Confidence:  0.7571428571428571
Leverage:  0.007999999999999993
Lift:  1.0816326530612246
nMI:  1.8894165966433774



| num | rule                             | frx | frxc | frc | $\phi$   | $\delta$   | $\gamma$   | nMI   |
|-----|----------------------------------|-----|------|-----|----------|------------|------------|-------|
| 1   | smoking → CD                     | 250 | 100  | 300 | **0.4**  | 0.025      | 1.33       | 11.07 |
| 2   | stress → CD                      | 250 | 75   | 300 | **0.3**  | 0          | 1.00       | 0     |
| 3   | healthy diet → \(-\)CD           | 400 | 330  | 700 | **0.825**| 0.05       | 1.18       | 37.47 |
| 4   | regular doctor’s visits → \(-\)CD| 2   | 2    | 700 | 1.0000   | **0.0006** | 1.43       | 1.03  |
| 5   | sun avoidance → \(-\)CD          | 300 | 215  | 700 | 0.717    | **0.005**  | 1.02       | 0.41  |
| 6   | female → CD                      | 500 | 360  | 700 | 0.702    | **0.01**   | 1.03       | 1.37  |
| 7   | smoking & sun avoidance → CD     | 210 | 85   | 300 | 0.405    | 0.002      | **1.35**   | 9.64  |
| 8   | no vaccine & no exercise → CD    | 350 | 100  | 300 | 0.286    | -0.005     | **0.95**   | 0.38  |
| 9   | smoking & healthy diet → CD      | 210 | 80   | 300 | 0.381    | 0.017      | **1.27**   | 5.80  |
| 10  | stress & smoking → \(-\)CD       | 90  | 60   | 300 | 0.667    | 0.0330     | 2.22       | **41.21**|
| 11  | female & stress → CD             | 130 | 60   | 300 | 0.462    | 0.0210     | 1.54       | **12.56**|
| 12  | female & healthy diet → \(-\)CD  | 140 | 106  | 700 | 0.757    | 0.0080     | 1.08       | **1.89** |

c) Which candidate rules would not be pruned out based on their leverage and lift values?

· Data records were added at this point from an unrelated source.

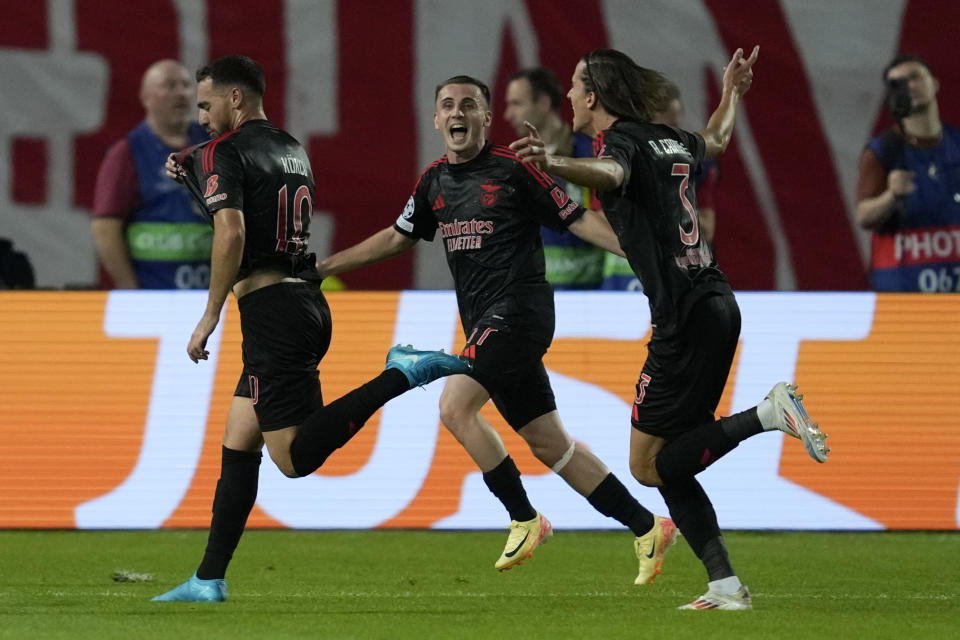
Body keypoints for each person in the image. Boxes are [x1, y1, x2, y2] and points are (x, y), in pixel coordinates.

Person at [318, 75, 676, 581]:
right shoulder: (433, 181)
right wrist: (326, 266)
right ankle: (647, 527)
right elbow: (396, 239)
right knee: (551, 444)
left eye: (470, 105)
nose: (458, 113)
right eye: (448, 105)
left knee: (454, 406)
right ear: (437, 118)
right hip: (486, 324)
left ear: (487, 118)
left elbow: (576, 220)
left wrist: (645, 254)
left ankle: (524, 518)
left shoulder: (515, 171)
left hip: (521, 313)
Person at [511, 47, 829, 611]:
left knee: (646, 464)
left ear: (594, 96)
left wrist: (552, 164)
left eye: (576, 85)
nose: (568, 96)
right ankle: (726, 586)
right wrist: (732, 93)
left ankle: (767, 413)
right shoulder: (669, 138)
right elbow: (719, 138)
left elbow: (609, 174)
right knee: (673, 458)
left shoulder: (622, 145)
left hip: (682, 318)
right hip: (717, 301)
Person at [151, 55, 471, 602]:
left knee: (293, 459)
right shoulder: (292, 150)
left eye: (205, 105)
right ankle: (209, 578)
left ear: (235, 99)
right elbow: (256, 224)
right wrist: (196, 181)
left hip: (271, 314)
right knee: (238, 442)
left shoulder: (221, 151)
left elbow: (231, 233)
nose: (200, 117)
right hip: (301, 301)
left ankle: (403, 373)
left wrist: (210, 314)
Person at [91, 59, 213, 289]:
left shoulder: (213, 144)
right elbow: (105, 228)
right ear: (146, 97)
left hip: (213, 297)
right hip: (154, 294)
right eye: (169, 86)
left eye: (186, 85)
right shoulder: (127, 153)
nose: (181, 93)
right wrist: (131, 290)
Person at [855, 54, 960, 292]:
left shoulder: (957, 144)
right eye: (898, 84)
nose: (909, 86)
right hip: (903, 298)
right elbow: (863, 215)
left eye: (914, 77)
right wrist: (891, 196)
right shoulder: (883, 151)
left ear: (934, 83)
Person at [600, 82, 720, 291]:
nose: (671, 138)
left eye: (675, 127)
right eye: (662, 129)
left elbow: (707, 229)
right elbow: (601, 220)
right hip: (624, 277)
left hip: (679, 275)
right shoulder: (615, 160)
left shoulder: (698, 163)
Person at [504, 67, 605, 289]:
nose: (507, 114)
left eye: (517, 103)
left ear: (543, 103)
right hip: (538, 299)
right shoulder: (514, 166)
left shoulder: (590, 153)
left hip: (593, 298)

Based on these criteria, we would not prune rules that have δ>0 and γ>1. Reviewing the table, all rules would not be pruned out except rule 2 and 8. We can also prune out rule 4 and 5 because they have very low leverage near 0

d) Which candidate rules would remain after further requiring nMI≥1.5?

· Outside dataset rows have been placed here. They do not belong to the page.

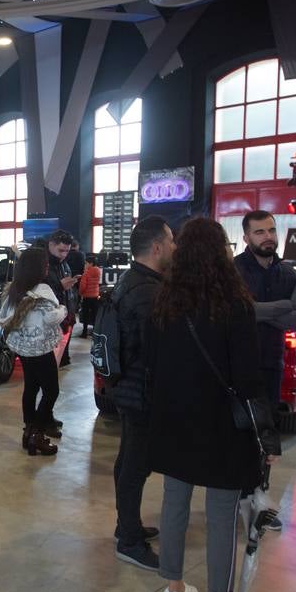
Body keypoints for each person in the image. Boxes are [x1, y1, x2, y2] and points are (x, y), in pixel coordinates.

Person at [145, 218, 281, 592]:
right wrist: (267, 434)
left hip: (175, 421)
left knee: (175, 504)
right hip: (222, 426)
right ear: (222, 252)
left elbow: (155, 369)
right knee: (222, 516)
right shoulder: (234, 305)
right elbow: (248, 377)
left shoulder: (163, 301)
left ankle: (173, 590)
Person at [233, 210, 296, 531]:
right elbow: (234, 313)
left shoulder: (287, 274)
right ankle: (239, 498)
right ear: (247, 237)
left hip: (273, 365)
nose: (267, 237)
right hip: (239, 366)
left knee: (268, 437)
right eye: (259, 232)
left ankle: (259, 498)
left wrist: (259, 312)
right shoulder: (233, 271)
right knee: (240, 437)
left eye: (271, 230)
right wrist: (280, 309)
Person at [110, 217, 175, 572]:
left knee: (127, 462)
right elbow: (156, 350)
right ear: (157, 247)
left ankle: (127, 525)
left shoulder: (132, 280)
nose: (175, 247)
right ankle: (129, 542)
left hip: (127, 387)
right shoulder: (147, 291)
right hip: (141, 391)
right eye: (171, 241)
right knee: (135, 466)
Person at [0, 246, 65, 456]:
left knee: (31, 389)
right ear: (39, 268)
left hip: (23, 349)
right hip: (41, 349)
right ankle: (36, 434)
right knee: (51, 391)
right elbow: (51, 318)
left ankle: (28, 431)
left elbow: (4, 317)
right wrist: (63, 309)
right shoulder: (43, 291)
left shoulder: (14, 290)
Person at [43, 230, 80, 367]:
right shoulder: (42, 264)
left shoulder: (64, 264)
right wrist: (59, 286)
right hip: (51, 320)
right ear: (51, 244)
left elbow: (68, 291)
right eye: (61, 250)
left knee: (59, 361)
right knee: (50, 365)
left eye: (67, 251)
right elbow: (38, 294)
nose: (64, 255)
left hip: (66, 316)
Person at [78, 253, 102, 336]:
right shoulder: (98, 271)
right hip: (95, 296)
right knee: (95, 315)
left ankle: (84, 332)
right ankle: (95, 332)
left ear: (90, 263)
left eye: (86, 263)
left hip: (87, 297)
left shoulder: (86, 273)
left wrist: (80, 293)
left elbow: (82, 286)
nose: (85, 265)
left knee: (86, 315)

Based on these criteria, we would not prune rules that have nMI≥1.5. Reviewing the table, all rules would not be pruned out except rule 2, 4, 5, 6 and 8.

e) What would be the next step in finding statistically significant association rules among those remaining after these steps?

The left rules are  1, 3, 7, 9, 10, 11, 12. 

Rule Evaluation and Ranking: Among the remaining rules, you would further assess their statistical significance. This could involve calculating additional metrics such as conviction or the chi-square statistic to determine the likelihood that the observed association is statistically significant rather than occurring by chance.

Redundancy Elimination: Remove redundant rules. For example, if both 
A→B and A&C→B are present and have similar confidence, the simpler rule A→B may be preferred.
This is due to the monotonicity property of association rules: if a rule is true, then all its subsets are also true.